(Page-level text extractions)
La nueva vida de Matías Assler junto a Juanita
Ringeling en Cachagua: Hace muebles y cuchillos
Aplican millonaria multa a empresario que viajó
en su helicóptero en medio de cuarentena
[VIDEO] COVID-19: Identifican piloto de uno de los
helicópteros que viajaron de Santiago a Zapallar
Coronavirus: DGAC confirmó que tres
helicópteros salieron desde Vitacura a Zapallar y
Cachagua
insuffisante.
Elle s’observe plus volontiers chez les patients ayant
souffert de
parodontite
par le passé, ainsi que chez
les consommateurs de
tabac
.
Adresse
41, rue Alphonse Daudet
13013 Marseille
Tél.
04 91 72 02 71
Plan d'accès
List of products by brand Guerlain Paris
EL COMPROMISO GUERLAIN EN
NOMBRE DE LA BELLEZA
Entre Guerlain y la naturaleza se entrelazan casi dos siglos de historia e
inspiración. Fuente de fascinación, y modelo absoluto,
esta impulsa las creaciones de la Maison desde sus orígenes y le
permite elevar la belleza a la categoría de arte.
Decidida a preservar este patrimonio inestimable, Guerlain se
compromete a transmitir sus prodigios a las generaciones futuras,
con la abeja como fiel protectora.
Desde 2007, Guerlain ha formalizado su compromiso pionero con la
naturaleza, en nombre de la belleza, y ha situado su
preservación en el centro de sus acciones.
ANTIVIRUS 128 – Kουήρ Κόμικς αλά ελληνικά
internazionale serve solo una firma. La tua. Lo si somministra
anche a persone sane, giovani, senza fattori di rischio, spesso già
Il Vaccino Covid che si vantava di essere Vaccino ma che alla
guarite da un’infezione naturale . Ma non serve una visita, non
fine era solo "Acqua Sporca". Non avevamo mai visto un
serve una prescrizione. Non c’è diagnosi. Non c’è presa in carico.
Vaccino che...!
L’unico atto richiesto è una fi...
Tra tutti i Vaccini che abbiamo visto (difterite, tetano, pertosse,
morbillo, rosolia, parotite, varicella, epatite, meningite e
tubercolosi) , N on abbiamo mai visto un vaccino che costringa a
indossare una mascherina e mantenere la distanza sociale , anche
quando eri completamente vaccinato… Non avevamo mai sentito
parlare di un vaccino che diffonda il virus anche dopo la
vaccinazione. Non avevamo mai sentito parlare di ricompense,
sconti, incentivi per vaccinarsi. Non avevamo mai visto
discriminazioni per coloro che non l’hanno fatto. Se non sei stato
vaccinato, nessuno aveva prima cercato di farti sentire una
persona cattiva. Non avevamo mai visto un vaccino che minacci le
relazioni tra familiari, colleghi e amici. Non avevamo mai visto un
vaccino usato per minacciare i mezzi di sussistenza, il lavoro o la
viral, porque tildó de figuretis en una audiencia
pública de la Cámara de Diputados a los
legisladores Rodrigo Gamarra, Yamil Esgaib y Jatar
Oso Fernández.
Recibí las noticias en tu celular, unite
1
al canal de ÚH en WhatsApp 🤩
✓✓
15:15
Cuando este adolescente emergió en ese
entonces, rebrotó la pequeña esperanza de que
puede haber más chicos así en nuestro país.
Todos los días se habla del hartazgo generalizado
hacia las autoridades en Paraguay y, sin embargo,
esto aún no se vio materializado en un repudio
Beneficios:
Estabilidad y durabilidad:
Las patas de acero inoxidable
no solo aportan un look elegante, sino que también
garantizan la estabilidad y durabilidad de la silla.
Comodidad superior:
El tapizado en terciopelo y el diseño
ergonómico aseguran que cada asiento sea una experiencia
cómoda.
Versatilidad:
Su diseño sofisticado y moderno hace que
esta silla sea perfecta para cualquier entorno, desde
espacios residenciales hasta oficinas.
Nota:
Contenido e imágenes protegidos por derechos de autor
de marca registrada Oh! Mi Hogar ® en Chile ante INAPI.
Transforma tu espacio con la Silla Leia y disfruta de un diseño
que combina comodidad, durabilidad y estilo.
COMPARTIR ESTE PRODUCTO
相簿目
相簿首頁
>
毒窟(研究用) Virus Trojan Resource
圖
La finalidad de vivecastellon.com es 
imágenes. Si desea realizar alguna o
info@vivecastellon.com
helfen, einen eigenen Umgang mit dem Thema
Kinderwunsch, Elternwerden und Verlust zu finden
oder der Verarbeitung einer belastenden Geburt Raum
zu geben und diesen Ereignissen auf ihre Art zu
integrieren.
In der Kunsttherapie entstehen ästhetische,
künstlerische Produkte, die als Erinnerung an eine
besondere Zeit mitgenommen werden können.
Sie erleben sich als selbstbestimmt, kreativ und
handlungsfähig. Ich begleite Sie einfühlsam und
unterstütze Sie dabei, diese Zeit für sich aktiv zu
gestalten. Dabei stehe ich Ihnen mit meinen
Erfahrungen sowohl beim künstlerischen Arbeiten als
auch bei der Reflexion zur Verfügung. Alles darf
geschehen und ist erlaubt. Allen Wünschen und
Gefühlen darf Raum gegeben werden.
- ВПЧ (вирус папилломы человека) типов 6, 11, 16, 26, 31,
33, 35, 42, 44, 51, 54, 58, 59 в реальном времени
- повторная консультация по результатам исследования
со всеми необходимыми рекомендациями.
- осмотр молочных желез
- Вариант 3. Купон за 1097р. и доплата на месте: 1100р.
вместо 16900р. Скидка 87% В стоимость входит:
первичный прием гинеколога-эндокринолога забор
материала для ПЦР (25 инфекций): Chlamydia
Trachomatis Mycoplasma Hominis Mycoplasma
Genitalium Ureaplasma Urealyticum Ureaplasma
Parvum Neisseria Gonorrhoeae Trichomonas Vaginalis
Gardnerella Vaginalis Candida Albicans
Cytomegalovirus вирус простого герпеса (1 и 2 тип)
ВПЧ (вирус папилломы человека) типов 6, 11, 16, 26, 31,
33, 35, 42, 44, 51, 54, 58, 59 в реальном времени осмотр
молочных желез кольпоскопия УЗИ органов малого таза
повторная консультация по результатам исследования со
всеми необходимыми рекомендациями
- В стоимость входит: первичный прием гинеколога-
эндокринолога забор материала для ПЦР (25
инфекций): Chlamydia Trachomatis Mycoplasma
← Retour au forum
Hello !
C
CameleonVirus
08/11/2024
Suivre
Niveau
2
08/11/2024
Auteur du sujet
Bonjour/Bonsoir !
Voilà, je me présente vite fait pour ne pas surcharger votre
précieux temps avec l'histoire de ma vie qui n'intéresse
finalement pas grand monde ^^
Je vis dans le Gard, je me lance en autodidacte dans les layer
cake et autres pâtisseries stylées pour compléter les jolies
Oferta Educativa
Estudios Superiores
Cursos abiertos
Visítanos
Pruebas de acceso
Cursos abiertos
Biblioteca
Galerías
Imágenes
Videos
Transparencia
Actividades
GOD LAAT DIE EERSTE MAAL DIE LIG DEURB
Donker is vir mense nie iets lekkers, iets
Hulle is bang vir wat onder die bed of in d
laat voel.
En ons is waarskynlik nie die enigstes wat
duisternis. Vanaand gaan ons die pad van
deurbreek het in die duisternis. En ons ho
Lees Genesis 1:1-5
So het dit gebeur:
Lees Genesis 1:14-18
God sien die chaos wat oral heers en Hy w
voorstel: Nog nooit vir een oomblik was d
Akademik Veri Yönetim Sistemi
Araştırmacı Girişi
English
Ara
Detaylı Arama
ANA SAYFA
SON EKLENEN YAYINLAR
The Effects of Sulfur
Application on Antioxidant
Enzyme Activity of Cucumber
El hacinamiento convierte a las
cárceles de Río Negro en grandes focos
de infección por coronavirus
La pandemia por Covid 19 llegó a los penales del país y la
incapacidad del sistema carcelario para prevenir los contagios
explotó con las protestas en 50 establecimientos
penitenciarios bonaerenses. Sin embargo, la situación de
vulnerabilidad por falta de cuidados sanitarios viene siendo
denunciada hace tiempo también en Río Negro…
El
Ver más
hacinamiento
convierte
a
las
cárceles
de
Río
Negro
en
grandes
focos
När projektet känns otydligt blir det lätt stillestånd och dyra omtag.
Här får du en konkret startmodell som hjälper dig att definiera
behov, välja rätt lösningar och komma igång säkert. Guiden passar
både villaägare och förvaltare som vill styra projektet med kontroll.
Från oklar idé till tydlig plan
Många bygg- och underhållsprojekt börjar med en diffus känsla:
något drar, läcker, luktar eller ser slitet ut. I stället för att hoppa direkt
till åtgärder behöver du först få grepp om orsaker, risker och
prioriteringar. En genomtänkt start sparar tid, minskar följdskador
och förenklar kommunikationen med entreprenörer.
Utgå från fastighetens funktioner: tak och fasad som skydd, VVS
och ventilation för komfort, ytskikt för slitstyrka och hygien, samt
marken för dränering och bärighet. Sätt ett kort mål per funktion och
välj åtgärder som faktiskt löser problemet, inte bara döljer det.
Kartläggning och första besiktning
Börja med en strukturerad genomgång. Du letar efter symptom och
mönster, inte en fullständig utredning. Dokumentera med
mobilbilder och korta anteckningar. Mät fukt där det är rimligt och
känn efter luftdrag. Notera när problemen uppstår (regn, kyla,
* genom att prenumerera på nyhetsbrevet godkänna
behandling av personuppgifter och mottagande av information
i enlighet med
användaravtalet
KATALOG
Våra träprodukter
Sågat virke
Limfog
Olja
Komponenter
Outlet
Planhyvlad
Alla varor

*Instructions for the task*:
Beginning with the line that holds "explotó con las", please give again each line exactly until the records end, and include that final line.

*Reply*:
explotó con las protestas en 50 establecimientos
penitenciarios bonaerenses. Sin embargo, la situación de
vulnerabilidad por falta de cuidados sanitarios viene siendo
denunciada hace tiempo también en Río Negro…
El
Ver más
hacinamiento
convierte
a
las
cárceles
de
Río
Negro
en
grandes
focos
När projektet känns otydligt blir det lätt stillestånd och dyra omtag.
Här får du en konkret startmodell som hjälper dig att definiera
behov, välja rätt lösningar och komma igång säkert. Guiden passar
både villaägare och förvaltare som vill styra projektet med kontroll.
Från oklar idé till tydlig plan
Många bygg- och underhållsprojekt börjar med en diffus känsla:
något drar, läcker, luktar eller ser slitet ut. I stället för att hoppa direkt
till åtgärder behöver du först få grepp om orsaker, risker och
prioriteringar. En genomtänkt start sparar tid, minskar följdskador
och förenklar kommunikationen med entreprenörer.
Utgå från fastighetens funktioner: tak och fasad som skydd, VVS
och ventilation för komfort, ytskikt för slitstyrka och hygien, samt
marken för dränering och bärighet. Sätt ett kort mål per funktion och
välj åtgärder som faktiskt löser problemet, inte bara döljer det.
Kartläggning och första besiktning
Börja med en strukturerad genomgång. Du letar efter symptom och
mönster, inte en fullständig utredning. Dokumentera med
mobilbilder och korta anteckningar. Mät fukt där det är rimligt och
känn efter luftdrag. Notera när problemen uppstår (regn, kyla,
* genom att prenumerera på nyhetsbrevet godkänna
behandling av personuppgifter och mottagande av information
i enlighet med
användaravtalet
KATALOG
Våra träprodukter
Sågat virke
Limfog
Olja
Komponenter
Outlet
Planhyvlad
Alla varor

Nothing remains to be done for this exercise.